「メル・ブルックスのラブ&ピースな笑いと共にあらん事を」スペースボール 近大さんの映画レビュー(感想・評価)
メル・ブルックスのラブ&ピースな笑いと共にあらん事を
不名誉な称号か、名誉な称号か…?
パロディーの帝王、メル・ブルックス。
そんな彼が1987年に手掛けたのは、あの壮大な某スペース・オペラのパロディー。
ワープした昔、遥か彼方の銀河系で…
大気が薄くなったスペースボール星の大気を濃くしようと、悪のスクルーブ大統領は隣星のドルイデアに侵攻を開始。
一方その頃ドルイデアでは、結婚を嫌がったヴェスパ姫が式直前で逃げ出し、そこをスペースボール軍に捕まり掛かる。

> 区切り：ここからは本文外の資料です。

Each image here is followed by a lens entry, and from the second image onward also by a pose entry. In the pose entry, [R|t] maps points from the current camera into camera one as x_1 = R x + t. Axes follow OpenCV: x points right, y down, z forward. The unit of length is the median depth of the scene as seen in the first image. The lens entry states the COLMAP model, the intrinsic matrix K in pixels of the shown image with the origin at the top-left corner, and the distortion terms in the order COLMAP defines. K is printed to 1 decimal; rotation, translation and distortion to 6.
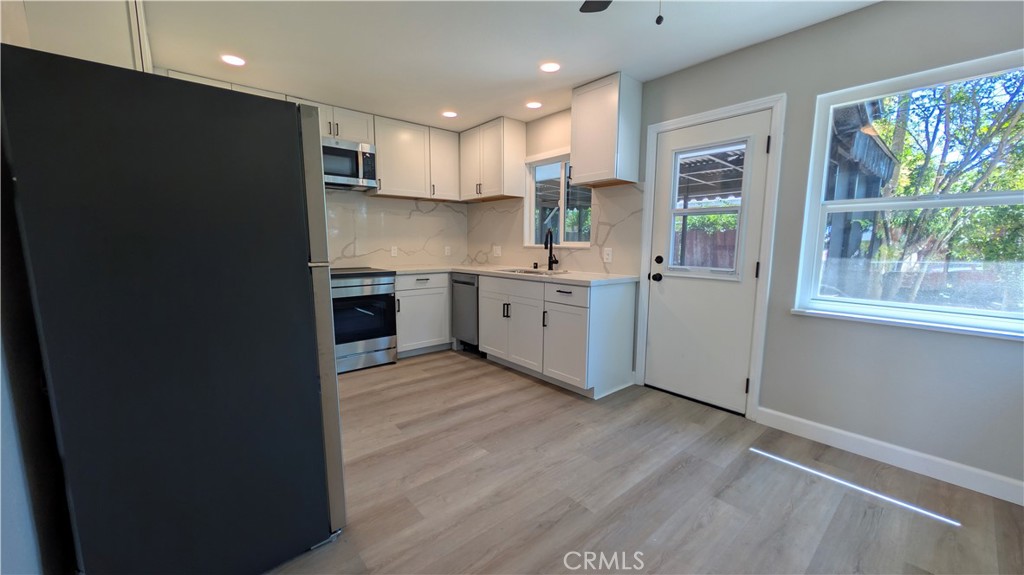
lens RADIAL K [[388.2, 0, 508.9], [0, 388.2, 290.0], [0, 0, 1]] dist [0.000077, 0.000556]
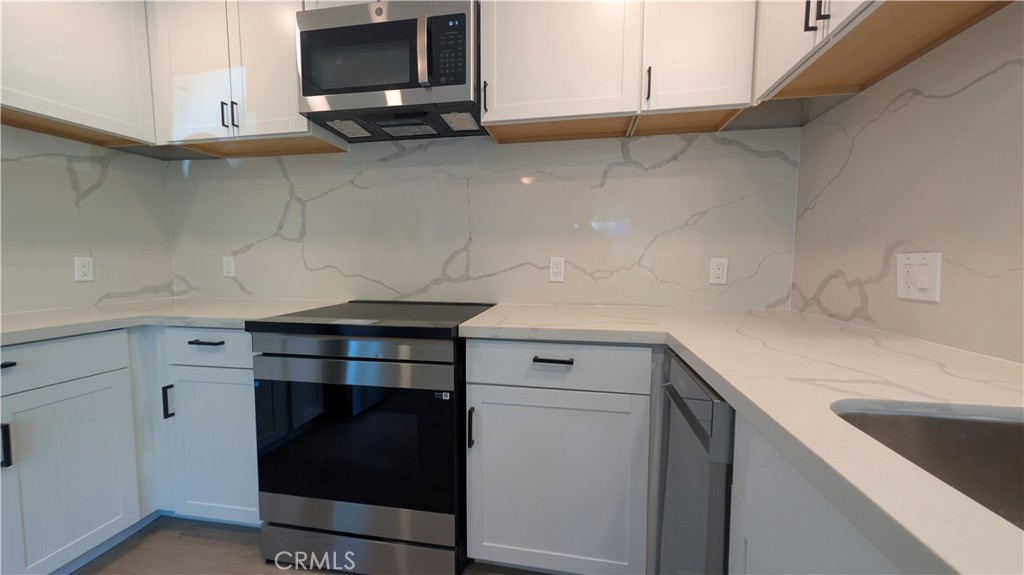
lens RADIAL K [[388.2, 0, 504.8], [0, 388.2, 290.6], [0, 0, 1]] dist [0.000077, 0.000556]
pose [[0.631927, 0.059682, -0.772726, -0.012003], [-0.092609, 0.995702, 0.001169, -0.104385], [0.769475, 0.070822, 0.634738, 1.007985]]
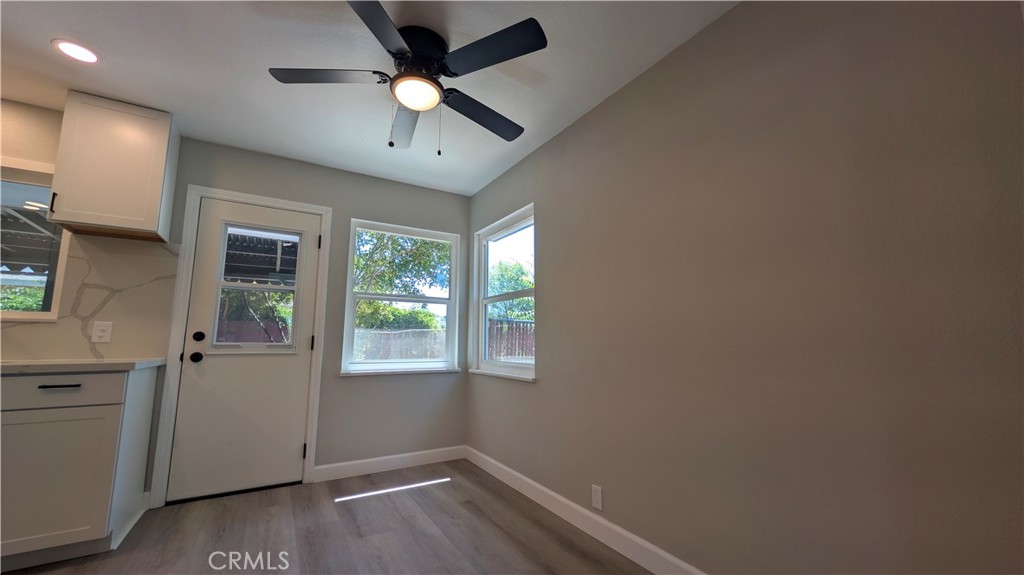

ドルイデアの国王の頼みで宇宙の流れ者ローン・スターとその毛むくじゃらの相棒バーフが救出に向かう…。
設定や主な話は勿論、あのキャラこのキャラ。
あのメカニックにあの光の剣の武器、果てはあの未知なる力まで。
よく本家本元のあの人が怒らなかったなぁ、と。
何でもこのパロディーの名匠のファンらしく、快諾したとか。
その決断、ナイス!
ただのおバカパロディー・コメディではなく、ちゃんと娯楽作になっている。
本家風の宇宙を舞台にした冒険あり、一応悪vs善の闘いあり、仄かなロマンスあり。
本家と同じくILMがSFXを手掛け、なかなか本格的!
だけどやっぱり、たっぷりの笑い!
80年代を代表するコメディ・スターたち!
メル・ブルックスは監督/製作/脚本の他に、ヒトラーをおちょくった悪の大統領と未知なる力の賢者様の一人二役。
ジョン・キャンディは特殊メイクとふっくら体型と陽気な性格でハマり役の半人半犬。
でも一番ウケたのは、ダース・ベ…じゃなくて、ヘルメット役のリック・モラニス!
見た目のインパクトとギャップ、とんちんかんな言動、何だか彼が主役にすら思えるくらい気に入ってしまった。そうそう、彼が現れたら股間に気を付けよ!
他の作品からのパロディーも沢山。
びっくりしたのは、スペースボール軍が本作『スペースボール』を見て敵の出方を探るという荒業!
こ、こんなの考え付かなかった…。ス、スゲェ…!メル・ブルックス!
今のハリウッド・コメディのように下品ネタ、お下劣ネタ、下ネタはナシ。
健全なる良質おバカコメディ。
最後はラブ&ピース。
メル・ブルックスの笑いと共にあらん事を。